Creative Nonfiction

The Face of a Mother

by Paula Zwicke

The heat overtakes me as I walk through the door and into the tiny bedroom crowded with people and a dead body. On-duty police officer. Nurse. Undertaker. Big-bellied man with the dirty, urine-colored windbreaker that snaps instead of zips. I hear their murmur of voices but make out no words. I move closer to her to see what I can see. 

“I’m sorry for your loss,” says the big-bellied coroner. He shuffles closer, his gray stubble and stale breath too near mine. “Your mother died before she hit the bathroom floor. We think she stood up from the toilet and suffered a major cardiac event.” 

 His voice trails off like an eavesdropped conversation from next door as the man-at-least-my-mother’s-age leaves the room. The nurse and officer follow him. The undertaker props himself in the corner. His plaid suit hangs off his body. He musters a nod. 

The cruelness of dementia left Mom angry often. “This is my bad daughter,” she volunteered as the doctor entered the curtained cubicle for this newest ailment that landed us in the emergency room some months ago. I recognized him from a previous visit. He recognized me as the daughter with a health care power of attorney who journaled in the stiff chair at her mother’s side and struggled with Herculean effort to appear less than stiff herself. “She doesn’t care about me. Only comes because she has to,” Mom added. My pen stopped. My back straightened, and then just as quickly slumped. I disliked the woman she was, cursed the dementia that stole her, and wept for the mother I lost. 

One month before she died, I met the woman I longed to see when I stopped at Mom’s assisted living home to deliver her new shoes.

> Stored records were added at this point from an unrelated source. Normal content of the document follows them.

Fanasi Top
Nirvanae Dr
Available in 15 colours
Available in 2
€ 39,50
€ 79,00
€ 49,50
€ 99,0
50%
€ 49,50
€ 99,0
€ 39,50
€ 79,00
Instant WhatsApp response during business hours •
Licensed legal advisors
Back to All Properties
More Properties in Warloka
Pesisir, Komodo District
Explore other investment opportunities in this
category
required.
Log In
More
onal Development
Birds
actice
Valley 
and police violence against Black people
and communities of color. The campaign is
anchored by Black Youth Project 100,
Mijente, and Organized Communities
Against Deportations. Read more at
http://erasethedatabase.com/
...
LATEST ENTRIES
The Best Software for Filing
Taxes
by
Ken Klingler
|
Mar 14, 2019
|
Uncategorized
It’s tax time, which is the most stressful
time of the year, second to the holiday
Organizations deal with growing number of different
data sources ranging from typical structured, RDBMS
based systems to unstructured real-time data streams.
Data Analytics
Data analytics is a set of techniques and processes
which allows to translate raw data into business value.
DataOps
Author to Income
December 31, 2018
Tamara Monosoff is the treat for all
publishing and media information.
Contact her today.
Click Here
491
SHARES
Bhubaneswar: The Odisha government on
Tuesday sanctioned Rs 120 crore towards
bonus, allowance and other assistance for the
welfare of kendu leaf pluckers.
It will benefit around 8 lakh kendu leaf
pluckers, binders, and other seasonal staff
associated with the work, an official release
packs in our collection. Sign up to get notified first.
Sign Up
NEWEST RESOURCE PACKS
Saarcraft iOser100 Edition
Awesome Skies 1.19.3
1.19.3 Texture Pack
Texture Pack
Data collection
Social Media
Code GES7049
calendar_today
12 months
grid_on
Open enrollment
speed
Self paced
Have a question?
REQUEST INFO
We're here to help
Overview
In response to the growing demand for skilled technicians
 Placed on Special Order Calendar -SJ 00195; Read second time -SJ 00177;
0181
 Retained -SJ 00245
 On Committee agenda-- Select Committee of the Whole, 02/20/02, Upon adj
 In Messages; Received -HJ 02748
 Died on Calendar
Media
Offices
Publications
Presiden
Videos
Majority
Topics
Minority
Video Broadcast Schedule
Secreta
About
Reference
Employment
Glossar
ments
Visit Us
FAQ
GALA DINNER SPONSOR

She sat at a table in the wallpapered dining room, three other residents nearby. An aide cleared the breakfast dishes. 

“Can you stay a few minutes for coffee?”  

I checked my watch.  “Sure, Mom. I can stay a few minutes.”  

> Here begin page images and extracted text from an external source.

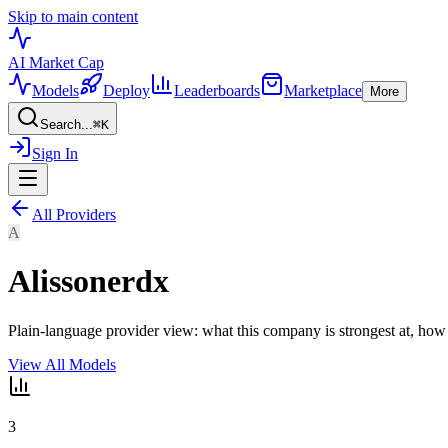
Skip to main content
AI Market
Cap
Models
Deploy
Leaderboards
Marketplace
More
Search...
⌘
K
Sign In
All Providers
A
Alissonerdx
Plain-language provider view: what this company is strongest at, how
View All Models
3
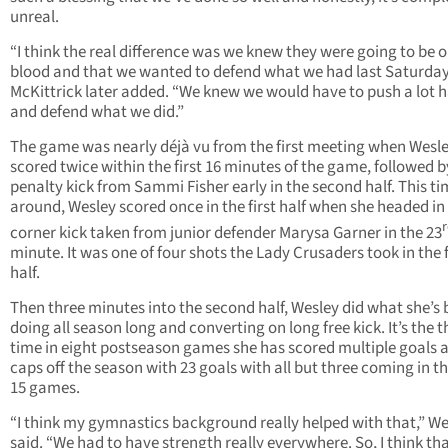
unreal.
“I think the real difference was we knew they were going to be o
blood and that we wanted to defend what we had last Saturday
McKittrick later added. “We knew we would have to push a lot 
and defend what we did.”
The game was nearly déjà vu from the first meeting when Wesl
scored twice within the first 16 minutes of the game, followed b
penalty kick from Sammi Fisher early in the second half. This t
around, Wesley scored once in the first half when she headed in
corner kick taken from junior defender Marysa Garner in the 23
minute. It was one of four shots the Lady Crusaders took in the f
half.
Then three minutes into the second half, Wesley did what she’s
doing all season long and converting on long free kick. It’s the t
time in eight postseason games she has scored multiple goals 
caps off the season with 23 goals with all but three coming in th
15 games.
“I think my gymnastics background really helped with that,” We
said. “We had to have strength really everywhere. So, I think tha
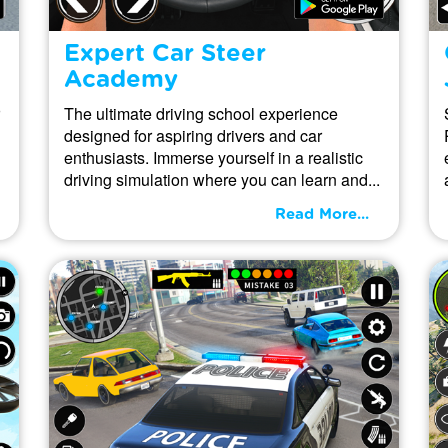
Expert Car Steer
Academy
The ultimate driving school experience
designed for aspiring drivers and car
enthusiasts. Immerse yourself in a realistic
driving simulation where you can learn and...
Read More...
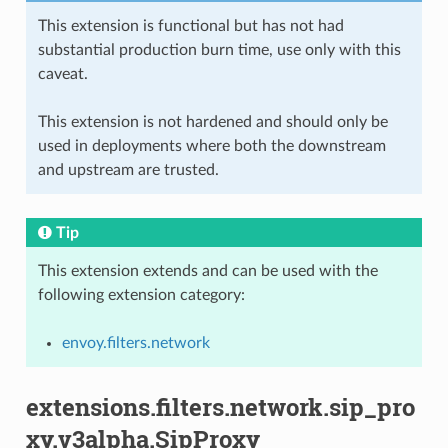
This extension is functional but has not had
substantial production burn time, use only with this
caveat.
This extension is not hardened and should only be
used in deployments where both the downstream
and upstream are trusted.
Tip
This extension extends and can be used with the
following extension category:
envoy.filters.network
extensions.filters.network.sip_pro
xy.v3alpha.SipProxy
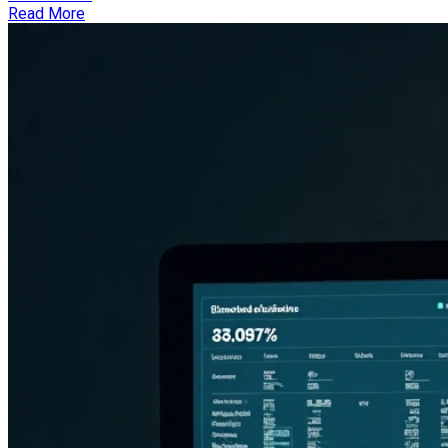
Read More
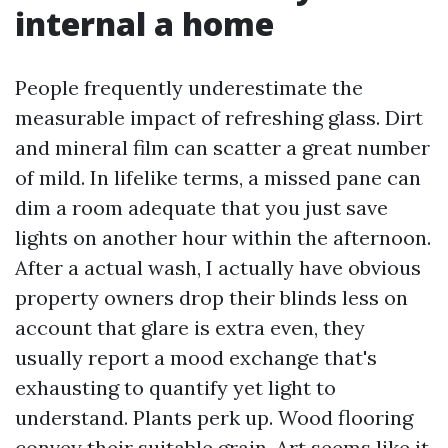
internal a home
People frequently underestimate the
measurable impact of refreshing glass. Dirt
and mineral film can scatter a great number
of mild. In lifelike terms, a missed pane can
dim a room adequate that you just save
lights on another hour within the afternoon.
After a actual wash, I actually have obvious
property owners drop their blinds less on
account that glare is extra even, they
usually report a mood exchange that's
exhausting to quantify yet light to
understand. Plants perk up. Wood flooring
convey their suitable grain. Art seems like it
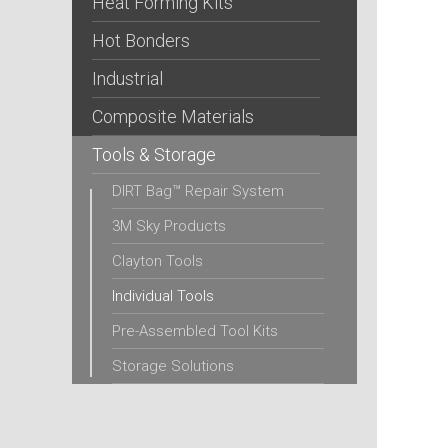
Heat Forming Kits
Hot Bonders
Industrial
Composite Materials
Tools & Storage
DIRT Bag™ Repair System
3M Sky Products
Clayton Tools
Individual Tools
Pre-Assembled Tool Kits
Storage Solutions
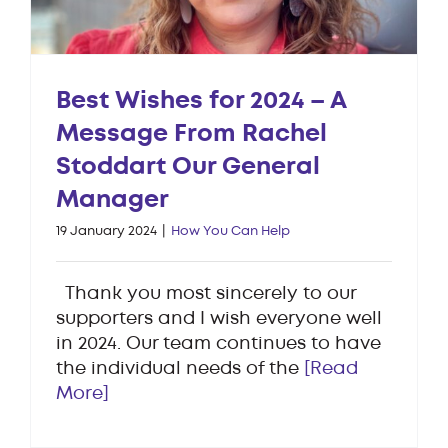
Best Wishes for 2024 – A
Message From Rachel
Stoddart Our General
Manager
19 January 2024
|
How You Can Help
Thank you most sincerely to our
supporters and I wish everyone well
in 2024. Our team continues to have
the individual needs of the
[Read
More]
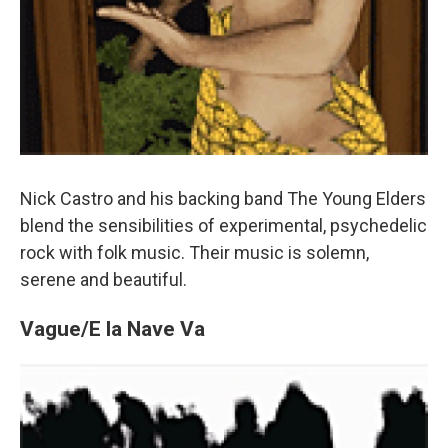
Nick Castro and his backing band The Young Elders
blend the sensibilities of experimental, psychedelic
rock with folk music. Their music is solemn,
serene and beautiful.
Vague/E la Nave Va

The aide poured my coffee into a brown plastic cup and warmed Mom’s. Mom told her favorite stories, and I answered her inquiries about her grandkids. I shared stories, too, and oh, how we laughed. Oh how I loved her joy. 

“I have a gift for you,” she said as she slid the package to me. I unwrapped the handmade wall hanging. “I won it at bingo.” 

“Thank you, Mom. It’s beautiful. I know exactly where I’ll hang it.” I hadn’t received a gift from Mom or a phone call for my birthday in a decade. But today, this beautiful day, she remembered me. 

“This is my daughter. She’s the oldest of my three girls,” she told the ladies at the nearby table. “She is a high school teacher and still finds time to help me. I’d be lost without her.”  

She smiled the way mothers do. “I thought of you right away, honey.”  

I forgot my errands and stayed for ninety minutes. The best and last ninety minutes I would spend with her alive and finally happy. 

She lays on the narrow gurney with her eyes closed, face and shoulders bare, a deep crevasse worn where the clavicle meets the humerus. The ashy stubble of her pixie haircut seems undisturbed unlike her pasty forehead, where a four-inch cut begins at the hairline and crosses to the right temple. The wound looks like a line drawn with red Sharpie. One pink smear smudges the wound’s edge. My fingers cross her clean, warm forehead as I imagine its impact with the ceramic-tiled floor of the bathroom. An index finger explores the ivory temple, a crow’s foot at the corner of her eye. Rosy eyelids, thin as communion wafers, conceal her smoky blue eyes. I miss them already. The mouth sits open, lips warm and smooth except for the delicate lines near the corners. A row of crooked teeth, yellowed by years of coffee, peek out from the upper lip. 

I fix my cheek against her soft leather one, still sweet with this morning’s powder, as I close my eyes and slide my face over her polished grooves of age. As I cup the other cheek, warm and elastic like mine, I hold her shoulder and nuzzle my face into the crook of her neck. I drink in her scent with each slow breath. When I finally straighten myself, I cradle her face as a parent would a child’s. My fingers crawl along it as I memorize every feature. 

“Goodbye, Mom.” 

She rests now, her face a patchwork of warm and cool skin, and I think of the gift she gave me that day in the dining room a few short weeks ago. 

“No more anger, Mom. No more fear and confusion. Only sweet peace. I love you, Mom. I’ll miss you.”   

I kissed her three times like the goodbye at an airport departure gate and walked away from her, I through one door and Mom through another. Until we meet again, Momma.